Some of Burnham’s borrowed supporters also appeared to come from the right, including voters who have backed Reform in the past.
In the 2024 general election, Joseph, 50, a heavy goods driver, voted for the Reform candidate, Robert Kenyon.
“I’m not a Labour fan but I like Burnham and I think this is bigger than just us here,” he said. “I voted for him this time, because at least for the next few years I think he’s the best chance we have.”
Ellen, 63, said that any fondness she and her peers had for Farage had waned over the past year, and she was eager to stop Reform from winning in her constituency.
“I don’t trust him [Farage] any more. I think he’s backwards, and the man who they chose to stand here, I think he’s an odd one,” she said. “I don’t like the stuff he said about women, and I get a bad sense from him. I’m not pro-Labour but if he [Burnham] was the other option I was happy to vote for him.
“I’m happy he won and I’m really happy that it’s over.”
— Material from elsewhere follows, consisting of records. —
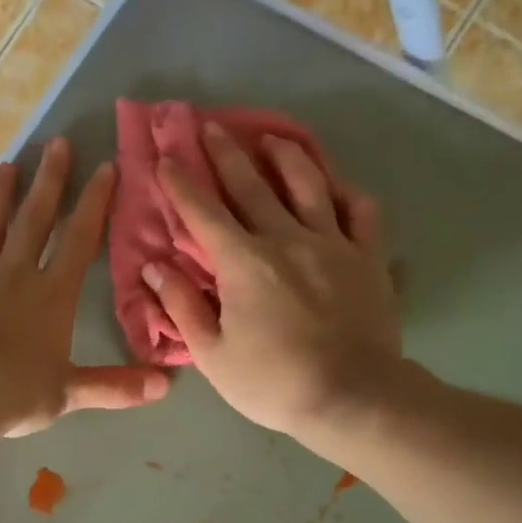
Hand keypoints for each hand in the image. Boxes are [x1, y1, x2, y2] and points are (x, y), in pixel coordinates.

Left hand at [0, 137, 168, 437]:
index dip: (94, 203)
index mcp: (51, 296)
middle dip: (49, 180)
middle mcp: (13, 274)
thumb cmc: (14, 393)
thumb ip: (115, 386)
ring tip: (6, 166)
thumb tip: (166, 384)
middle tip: (56, 142)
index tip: (105, 167)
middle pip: (34, 220)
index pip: (79, 241)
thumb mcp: (69, 393)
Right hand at [143, 123, 410, 447]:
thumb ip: (182, 306)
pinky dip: (346, 191)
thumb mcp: (213, 354)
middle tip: (209, 126)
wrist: (352, 397)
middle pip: (252, 184)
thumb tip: (154, 268)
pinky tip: (335, 185)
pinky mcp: (368, 256)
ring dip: (286, 156)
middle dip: (226, 153)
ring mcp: (332, 242)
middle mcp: (286, 238)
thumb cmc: (273, 382)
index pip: (204, 212)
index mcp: (243, 262)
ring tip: (272, 139)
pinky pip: (360, 210)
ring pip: (308, 184)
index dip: (181, 183)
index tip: (165, 157)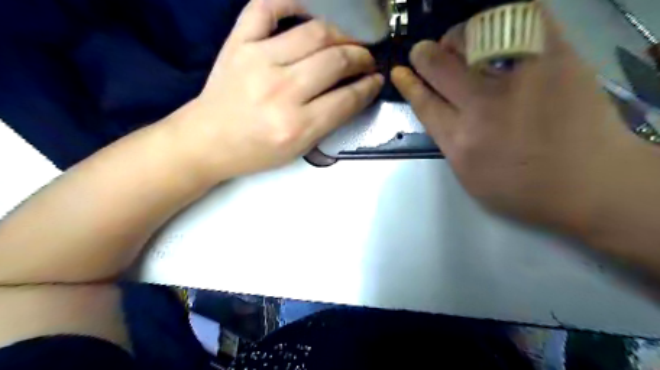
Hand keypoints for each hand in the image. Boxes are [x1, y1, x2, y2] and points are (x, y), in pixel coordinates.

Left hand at [174, 0, 381, 178]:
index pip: (347, 98)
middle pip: (336, 61)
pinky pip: (267, 6)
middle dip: (361, 58)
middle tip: (367, 60)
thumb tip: (355, 92)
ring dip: (341, 34)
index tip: (377, 80)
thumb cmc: (256, 151)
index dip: (369, 86)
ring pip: (314, 32)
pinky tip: (311, 9)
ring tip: (349, 40)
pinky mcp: (238, 43)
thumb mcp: (299, 149)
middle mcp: (281, 90)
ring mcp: (258, 60)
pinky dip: (292, 0)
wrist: (208, 140)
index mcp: (297, 125)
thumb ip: (329, 121)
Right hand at [393, 8, 641, 230]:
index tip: (401, 70)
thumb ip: (450, 143)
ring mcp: (519, 80)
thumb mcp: (470, 177)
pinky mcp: (555, 60)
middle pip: (440, 66)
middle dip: (425, 53)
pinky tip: (495, 29)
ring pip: (473, 39)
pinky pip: (523, 19)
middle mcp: (482, 107)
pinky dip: (502, 18)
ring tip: (460, 41)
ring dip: (458, 37)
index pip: (424, 102)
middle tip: (426, 51)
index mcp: (460, 140)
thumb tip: (441, 112)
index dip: (409, 83)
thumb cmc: (524, 190)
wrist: (592, 185)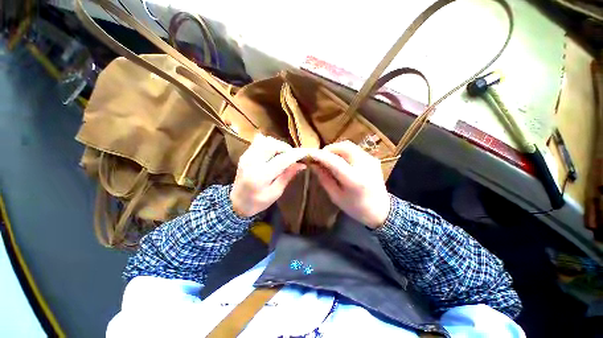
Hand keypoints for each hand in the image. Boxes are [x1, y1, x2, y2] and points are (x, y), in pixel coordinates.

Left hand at [230, 134, 307, 217]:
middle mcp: (252, 162)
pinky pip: (259, 142)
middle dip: (285, 148)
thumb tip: (301, 164)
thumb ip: (287, 176)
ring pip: (265, 140)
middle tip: (291, 157)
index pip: (282, 159)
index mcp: (261, 176)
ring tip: (282, 155)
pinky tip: (272, 154)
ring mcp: (246, 156)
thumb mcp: (275, 193)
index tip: (305, 153)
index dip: (295, 155)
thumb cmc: (257, 202)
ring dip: (277, 145)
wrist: (236, 202)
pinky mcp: (245, 154)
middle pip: (272, 144)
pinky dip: (269, 145)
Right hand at [309, 141, 390, 228]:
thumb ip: (324, 178)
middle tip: (320, 157)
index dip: (320, 156)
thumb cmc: (356, 208)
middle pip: (344, 147)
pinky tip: (340, 160)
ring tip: (328, 158)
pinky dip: (344, 152)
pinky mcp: (373, 159)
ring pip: (349, 145)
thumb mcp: (336, 196)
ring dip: (336, 149)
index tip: (309, 154)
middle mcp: (365, 165)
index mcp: (354, 179)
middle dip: (329, 149)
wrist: (381, 210)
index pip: (334, 161)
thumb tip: (314, 165)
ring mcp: (371, 160)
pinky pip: (355, 150)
Amber, 37, is one of only 308 people who voted for the Green candidate, Sarah Wakefield, but said she had considered backing Burnham instead.
“I live on a very pro-Burnham street, so I’ve been seeing a lot of red recently, I would have been shocked if he’d lost,” she said.
“I was tempted and I’m glad he won because I’d have felt awful if Reform had got in. I know other people who usually vote Green who backed him and I understand it. I think it was something a lot of people who don’t like Labour did.”